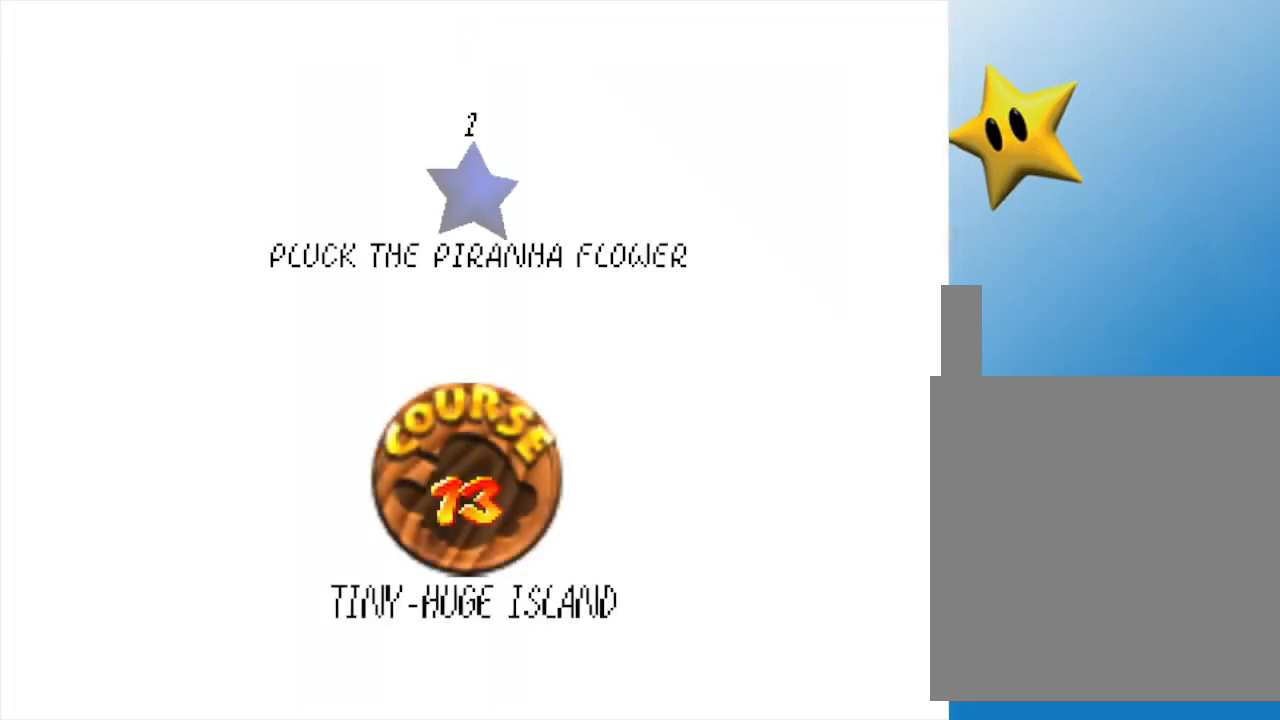
{"buttons": ["A"], "left_stick": "center", "events": [[217, "A", "down"], [250, "A", "up"], [350, "A", "down"], [417, "A", "up"], [483, "A", "down"]]}
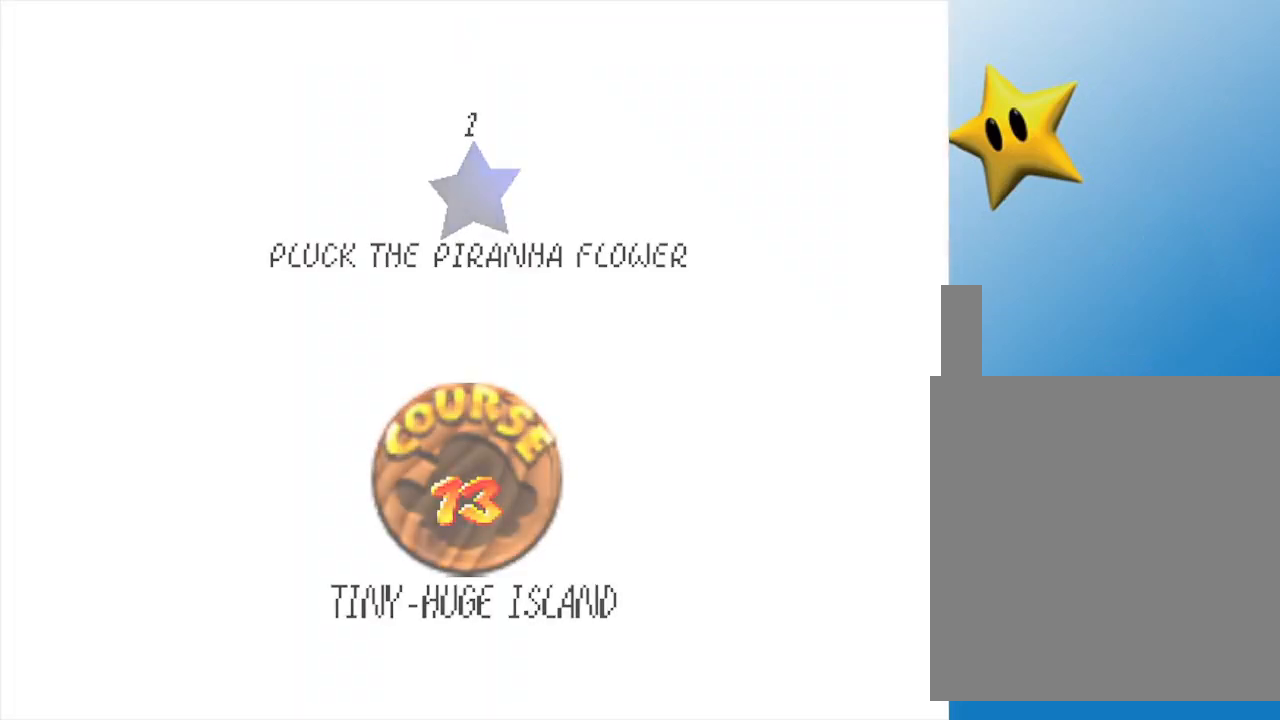
{"buttons": [], "left_stick": "center", "events": [[50, "A", "up"], [100, "A", "down"], [250, "A", "up"]]}
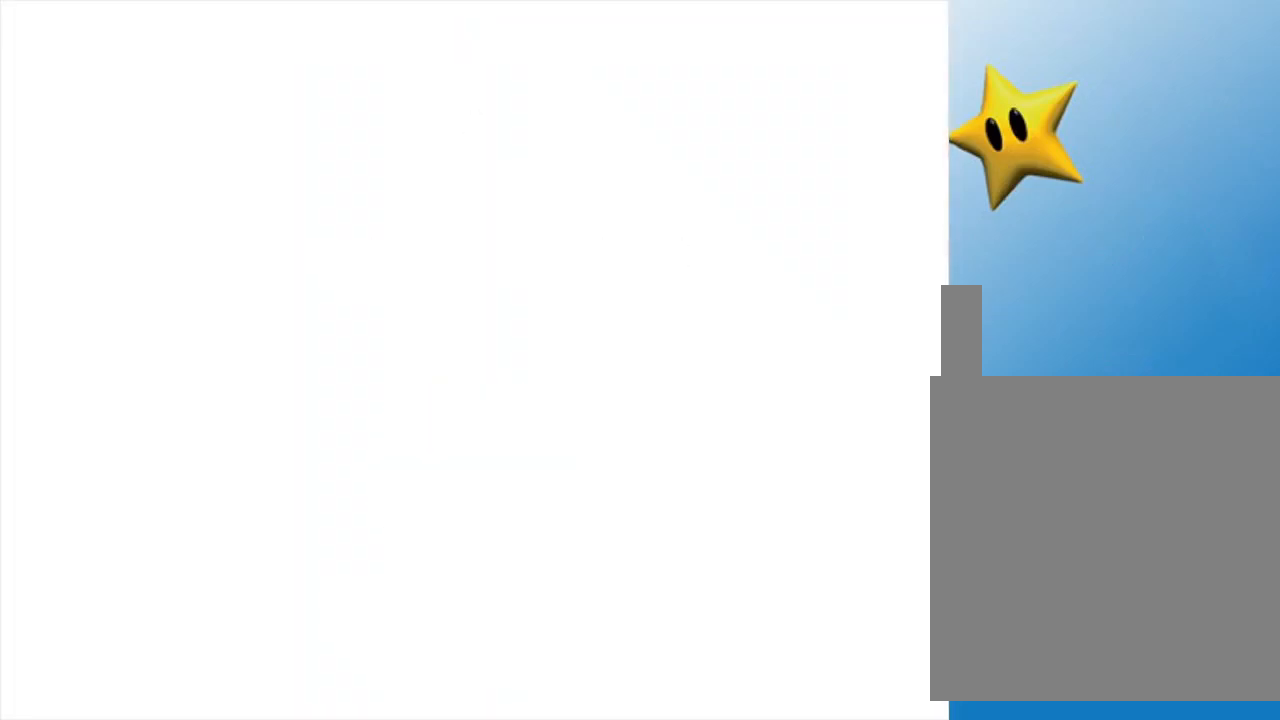
{"buttons": [], "left_stick": "center", "events": []}
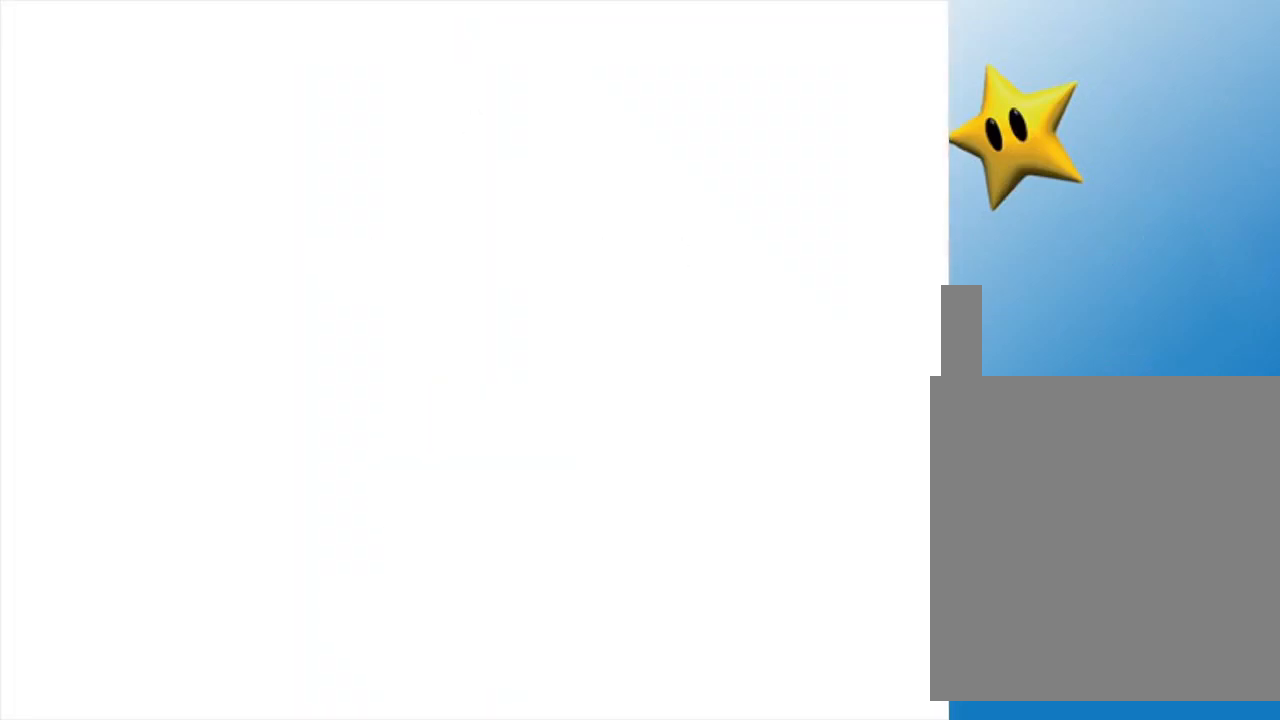
{"buttons": [], "left_stick": "center", "events": []}
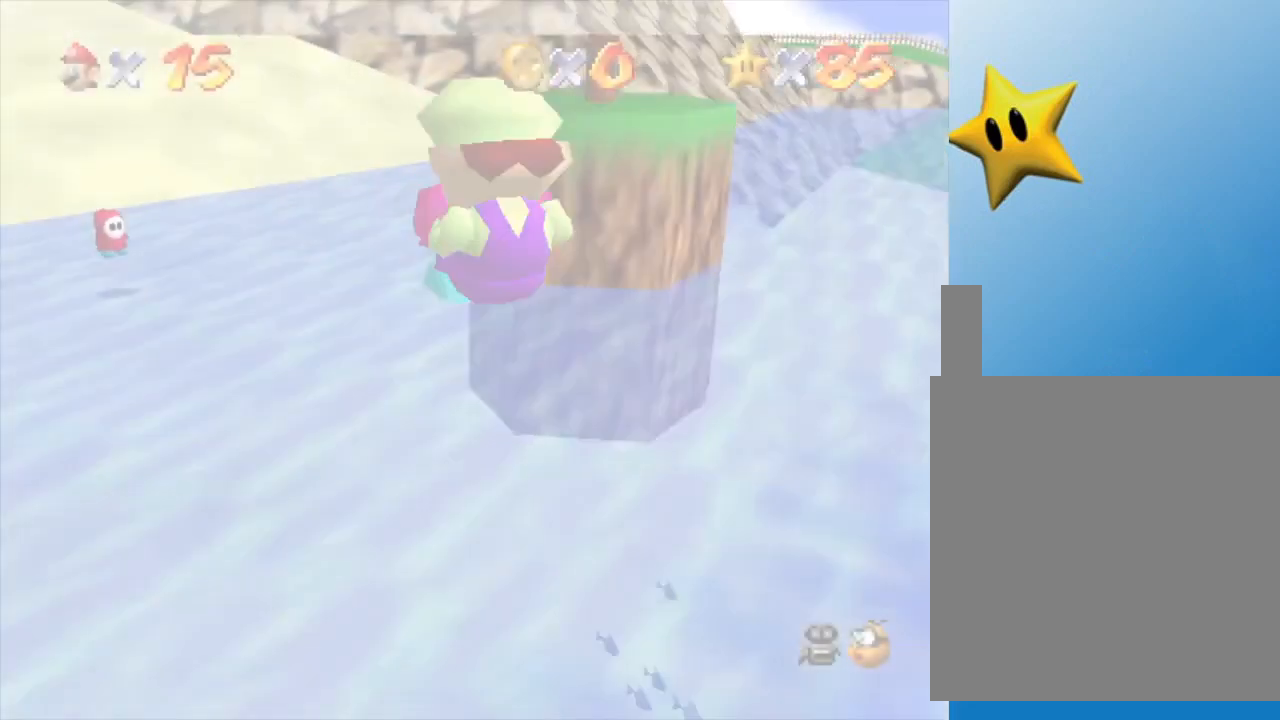
{"buttons": [], "left_stick": "center", "events": []}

==================================================

Repeat each record exactly, with the pictures left out.

### [ANSWER FOR THIS EXERCISE]
{"buttons": ["A"], "left_stick": "center", "events": [[217, "A", "down"], [250, "A", "up"], [350, "A", "down"], [417, "A", "up"], [483, "A", "down"]]}
{"buttons": [], "left_stick": "center", "events": [[50, "A", "up"], [100, "A", "down"], [250, "A", "up"]]}
{"buttons": [], "left_stick": "center", "events": []}
{"buttons": [], "left_stick": "center", "events": []}
{"buttons": [], "left_stick": "center", "events": []}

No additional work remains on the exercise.